Division of Licensing and Certification
Update: November 25, 2019
Increasing the number of CNAs in Maine through collaboration
TheMaine Registry of Certified Nursing Assistant and Direct Care Workers (the "CNA Registry"), in partnership with the Maine State Board of Nursing and other key stakeholders, has been working for the past year to increase the number of active Certified Nursing Assistants ("CNA") in Maine. The work group identified barriers faced by out-of-state CNA applicants who are looking to work in Maine and implemented changes to reduce those barriers. This effort will help to address the state's health workforce challenges, which is a top economic priority of Governor Mills, a central issue for the Department of Health and Human Services, and the focus of the Long-Term Care Workforce Commission, on which DHHS Commissioner Lambrew serves.
DHHS's Division of Licensing and Certification maintains a CNA Registry (the "Registry"), per state and federal requirements. Over the last eight years, the Registry has included approximately 14,000 active CNAs in the state. Following the work group's review and revision of eligibility criteria for listing of CNAs trained out of state, the Registry has increased the number of out-of-state approvals to 1,200 this past year. The Registry now includes 15,118 active CNAs.
As part of the barrier review, CNA Registry and Board of Nursing found that nationally CNA course standards require a minimum of 75 hours of study, while in Maine the requirement was 180 hours of study. Additionally, outdated eligibility requirements relating to minimum training hours and years of experience resulted in the exclusion of recently certified out-of-state CNAs who met training standards, but had not yet completed 3 years of work, as well as experienced CNAs whose original training programs were fewer than 100 hours.
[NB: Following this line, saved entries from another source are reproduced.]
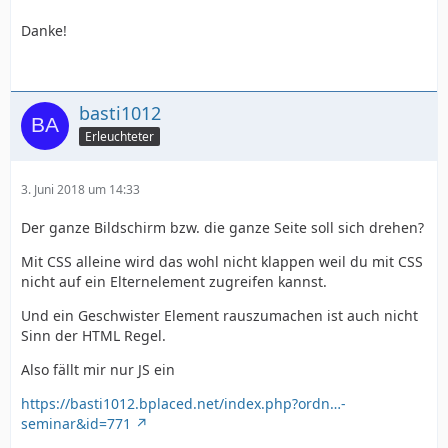
Danke!
basti1012
Erleuchteter
3. Juni 2018 um 14:33
Der ganze Bildschirm bzw. die ganze Seite soll sich drehen?
Mit CSS alleine wird das wohl nicht klappen weil du mit CSS
nicht auf ein Elternelement zugreifen kannst.
Und ein Geschwister Element rauszumachen ist auch nicht
Sinn der HTML Regel.
Also fällt mir nur JS ein
https://basti1012.bplaced.net/index.php?ordn…-
seminar&id=771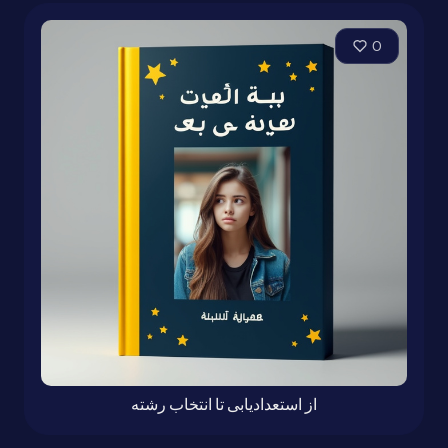
0
از استعدادیابی تا انتخاب رشته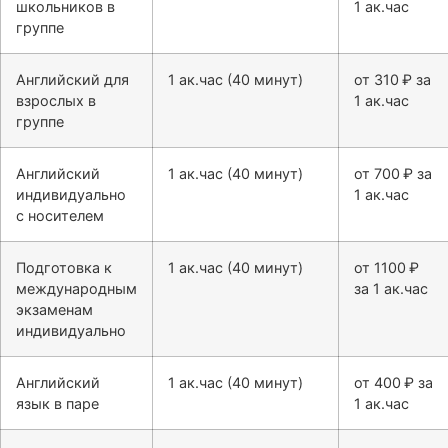
школьников в
1 ак.час
группе
Английский для
1 ак.час (40 минут)
от 310 ₽ за
взрослых в
1 ак.час
группе
Английский
1 ак.час (40 минут)
от 700 ₽ за
индивидуально
1 ак.час
с носителем
Подготовка к
1 ак.час (40 минут)
от 1100 ₽
международным
за 1 ак.час
экзаменам
индивидуально
Английский
1 ак.час (40 минут)
от 400 ₽ за
язык в паре
1 ак.час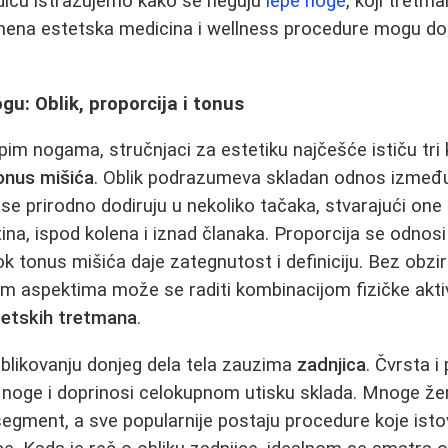
iču istražujemo kako se neguju
lepe noge
, koji tretm
mena estetska medicina i wellness procedure mogu dop
gu: Oblik, proporcija i tonus
im nogama, stručnjaci za estetiku najčešće ističu tri 
onus mišića
. Oblik podrazumeva skladan odnos između b
se prirodno dodiruju u nekoliko tačaka, stvarajući one č
na, ispod kolena i iznad članaka. Proporcija se odnos
k tonus mišića daje zategnutost i definiciju. Bez obzi
m aspektima može se raditi kombinacijom fizičke aktiv
stetskih tretmana
.
likovanju donjeg dela tela zauzima
zadnjica
. Čvrsta i
 noge i doprinosi celokupnom utisku sklada. Mnoge ž
segment, a sve popularnije postaju procedure koje isto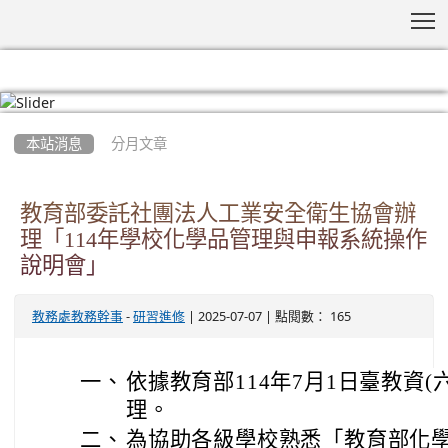
T
:::
本站消息
分月文章
教育部委託社團法人工業安全衛生協會辦
理「114年學校化學品管理與申報系統操作
說明會」
-
| 2025-07-07 | 點閱數： 165
教務處教務幹事
研習進修
一、
依據教育部114年7月1日臺教資(六)
理。
二、
為協助各級學校熟悉「教育部化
These Maine specific standards often resulted in out-of-state applicants having to retake a CNA course in Maine. Consequently, the Registry only approved 100 to 125 out-of-state CNA reciprocity applications annually, limiting the ability of health care facilities and agencies to bring in out-of-state temporary staff to help address workforce shortfalls.
DHHS's Division of Licensing and Certification also launched a new online Registry in May 2019. This change allows CNAs to apply and renew their licenses at their own convenience. With an increasing number of individuals opting to use the online portal, application processing times have dropped from 4-5 days to an average of 2 days.
In June, new regulations also went into effect to offer greater clarity on the waiver, appeal, and disqualification processes, and to update the Registry content. Additionally, these rules expand the scope of the Registry to include Direct Care Workers. The net effect of these changes is a more concise and effective tool for employers to make hiring decisions.